While I am somewhat annoyed about just buying a MacBook only to find out prices have been lowered and a new version is being released, you can’t help but appreciate the great new products that Apple (APPL) releases. Whether it be the iPod or their notebooks, for years now Apple has consistenly taken market share away from its competitors. Almost to the point of putting some of them out of business.
If you know anything about Apple, then you probably are familiar with their expensive price points, and, while you may not want to fork over a couple thousand for a new notebook, you may be more inclined to invest that money into some Apple shares.
Why Buy Apple?
Nearly 100 points off its 52-week high, a buy at this level is almost garunteed money. Although it may take some time for Apple to truly see the payoff of their new computers, it will happen.
Apple customers are not typically the normal everyday shopper. Apple is seen more as a luxury product with more devoted fans. I’m sure many have heard Apple users rave how they could never go back to a regular pc, and it will continue to hold true.
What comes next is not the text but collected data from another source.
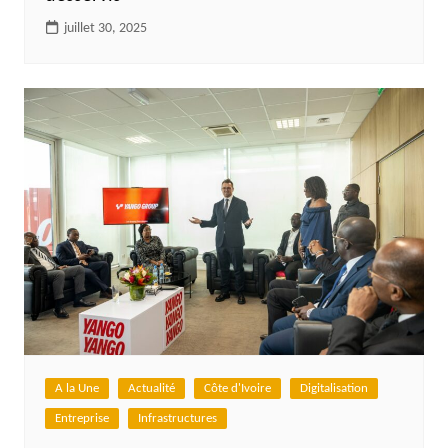
juillet 30, 2025
A la Une
Actualité
Côte d'Ivoire
Digitalisation
Entreprise
Infrastructures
That being said, it is almost more likely that those affected by the current credit crunch were probably not big Apple customers beforehand, and, if they were, then you can bet they will find a way to get a hold of these new products.
Overall, with the holiday season right around the corner and the constant craze of grabbing the latest and greatest technology, you can be 100% sure that Apple won’t stay below the current price level for very long.
Hey, eventually you will be able to buy the new Macs with profit you had made off of the company itself. Seems like a win-win situation to me.